I took a bus trip around Europe once; we started in Amsterdam and weaved our way by highway down through Germany and Austria and curved into Italy and back up through Switzerland and France.

It was, undoubtedly, gorgeous. I got to see so much in such a short space. I lounged with my friends in comfortable, patterned seats and was chauffeured hastily through mountainous, verdant countryside.

But it was all through a window.

That great, big, wide window stained with rain, dirt and all the good bits that make a place real.

It was a very literal barrier that had my nose pressed against a screen and it stopped me from experiencing the real beauty firsthand.

I felt like a tourist. Someone who passed, took the requisite photos and ghosted through a city, leaving no discernible presence of myself.

It wasn't enough.

I came back with two suitcases two months later and rented myself a tiny apartment in Paris. I didn't leave – I couldn't – for another four years.

I got many tiny apartments and sat on many tiny planes that brought me to big places and beautiful memories.

I wasn't satisfied with the life of a tourist, shuffling dutifully from monument to monument, tagging myself in locations on Facebook. I wanted to wander, stumble over a language I couldn't speak and engage with the people who breathe life into a city.

I wanted to get lost on purpose, idle at cafes and speak languid French. I wanted to lose the map, forget the sights and paint my own picture of a city.

I was tired of being a tourist; I wanted to be a traveler.

Tourists squander; travelers wander

There's no real wrong way to travel, but there are certainly better ways. Tourists don't go on trips to experience a new, scary place; they go just to say they went. Travelers dream about getting lost in foreign cities. They travel to search for things and find themselves. Tourists waste opportunities and travelers revel in them.

Tourists dream about home; travelers feel at home in foreign places.
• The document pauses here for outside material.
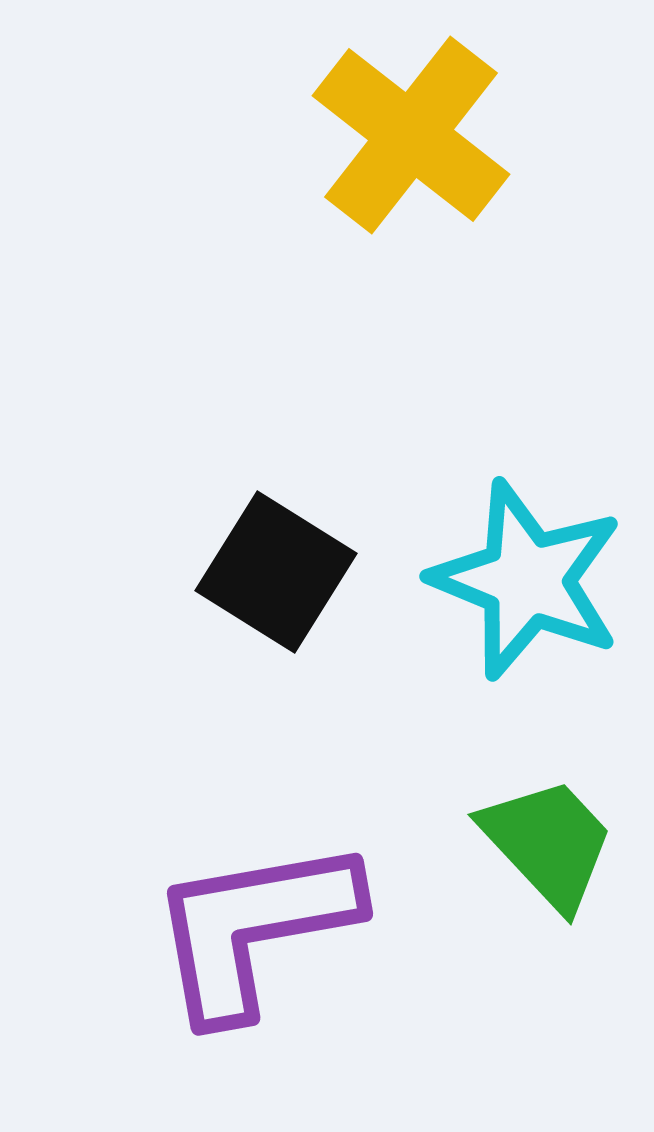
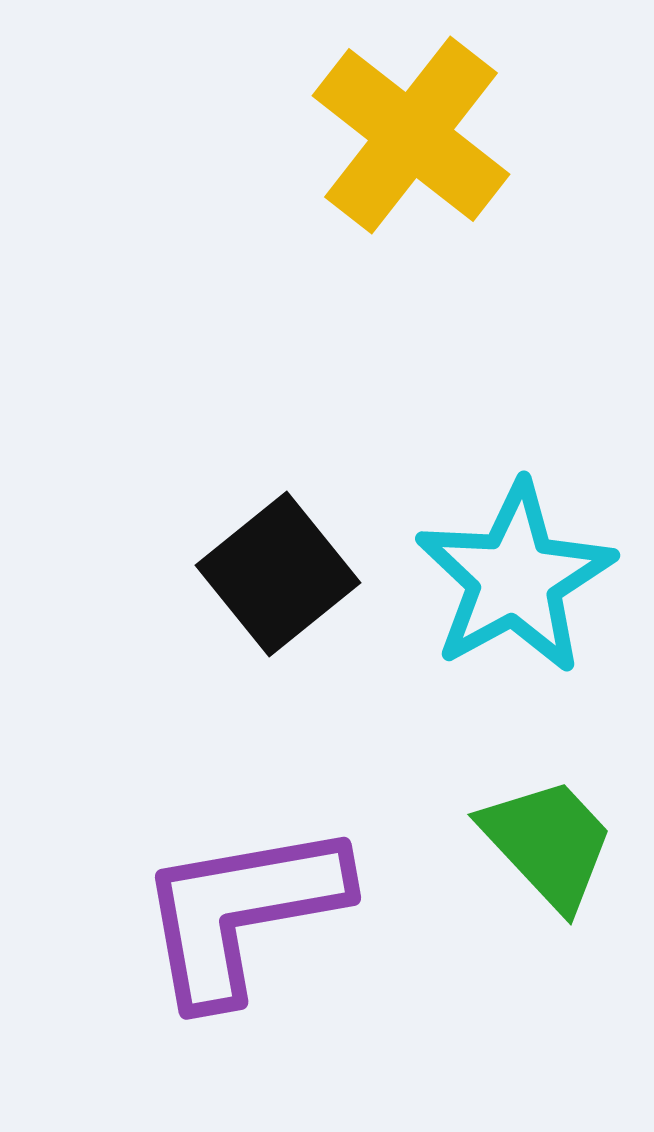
black square: moved 2 px right, 2 px down; rotated 19 degrees clockwise
cyan star: moved 12 px left, 2 px up; rotated 21 degrees clockwise
purple L-shape: moved 12 px left, 16 px up
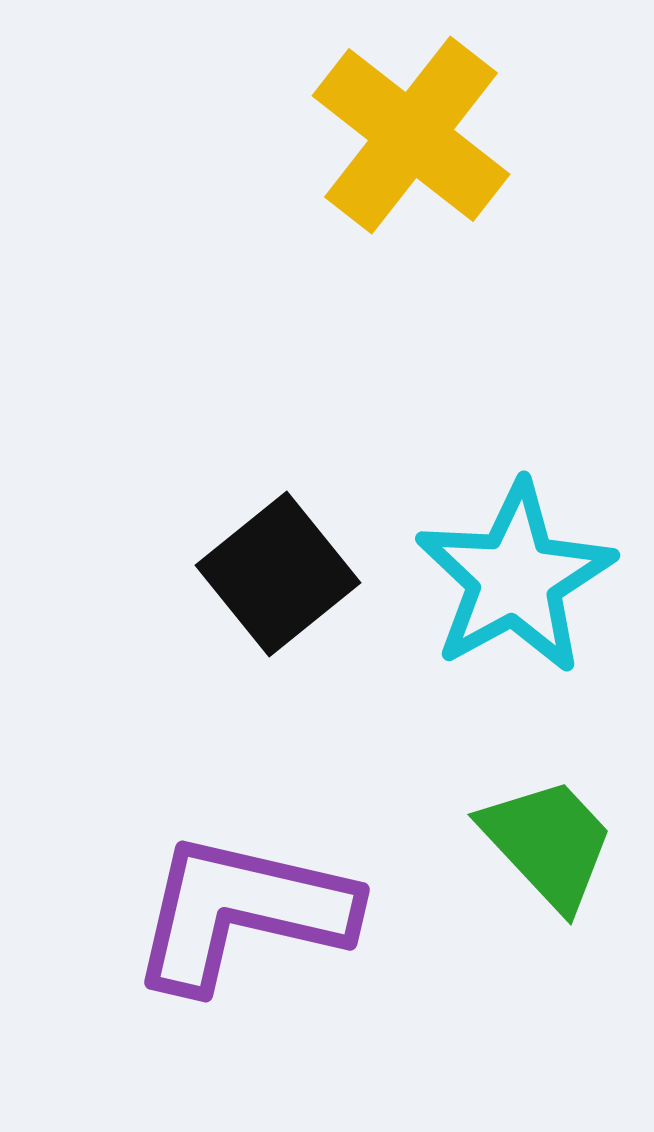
purple L-shape: rotated 23 degrees clockwise
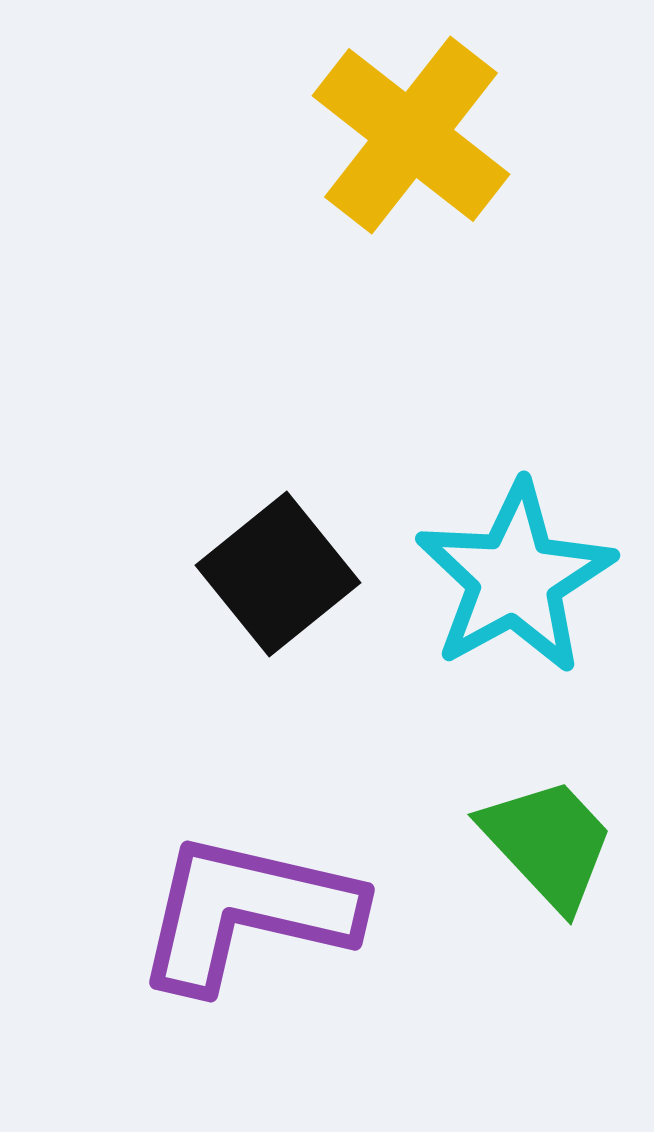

Real travelers know that home isn't a static place. Tourists miss their beds, crave their foods and lose sight of the fantastic opportunity traveling is. They get homesick. Travelers feel at home wherever they rest their heads; they know there's nothing in the world better than waking up somewhere completely different. Travelers don't believe in the comfort zone and that's what makes them so special.

Tourists haul their baggage with them; travelers travel light.

Tourists live for comfort and move from hotel to hotel without ever really seeing a place; travelers are on the street, meeting people and discovering what a city looks like from a local's eyes.

Tourists need maps; travelers are off the grid.

Most tourists have already mapped out their whole trip before they even leave their homes. They know exactly where they want to go and what they need to do. Travelers would rather get lost and see the beauty of quiet streets than take a bright red tour bus just to impress their Instagram followers.

Tourists buy Rosetta Stone; travelers get drunk.

When interacting with a new place, tourists are more consumed with basic phrases and ways to maneuver a conversation into their native tongue. A traveler lives beyond the bland "please" and "thank you" in a restaurant with English-first menus. A traveler knows the only way to learn, live and breathe another language is through imbibing with the locals.

With fewer inhibitions and better excuses to slur, a bar is the perfect classroom for someone who's willing and brave enough to give it a try.

Tourists take pictures non-stop; travelers take it all in.

Traveling isn't about your Facebook feed or the Instagram photos you post. Of course, there's nothing wrong with sharing the natural beauty of a place you had the privilege to visit. It's when the entirety of your trip is spent behind a screen that things become problematic.

A real traveler knows when to snap a picture and when to just take it all in. A traveler doesn't travel just to say he or she traveled; a traveler travels for the experience.

Tourists live by the book; travelers write the book.

A real traveler will always stray from the beaten path. While tourists congregate in all the places from guide books, travelers are searching for the story. Tourists are satisfied with the blurb and the photo; travelers know the real beauty and mystery happens when they actually interact with a place.

A tourist treads from monument to monument on a two-dimensional checklist; a traveler will treat a city like the living, breathing thing it is and always come out the other side with an incredible tale to tell.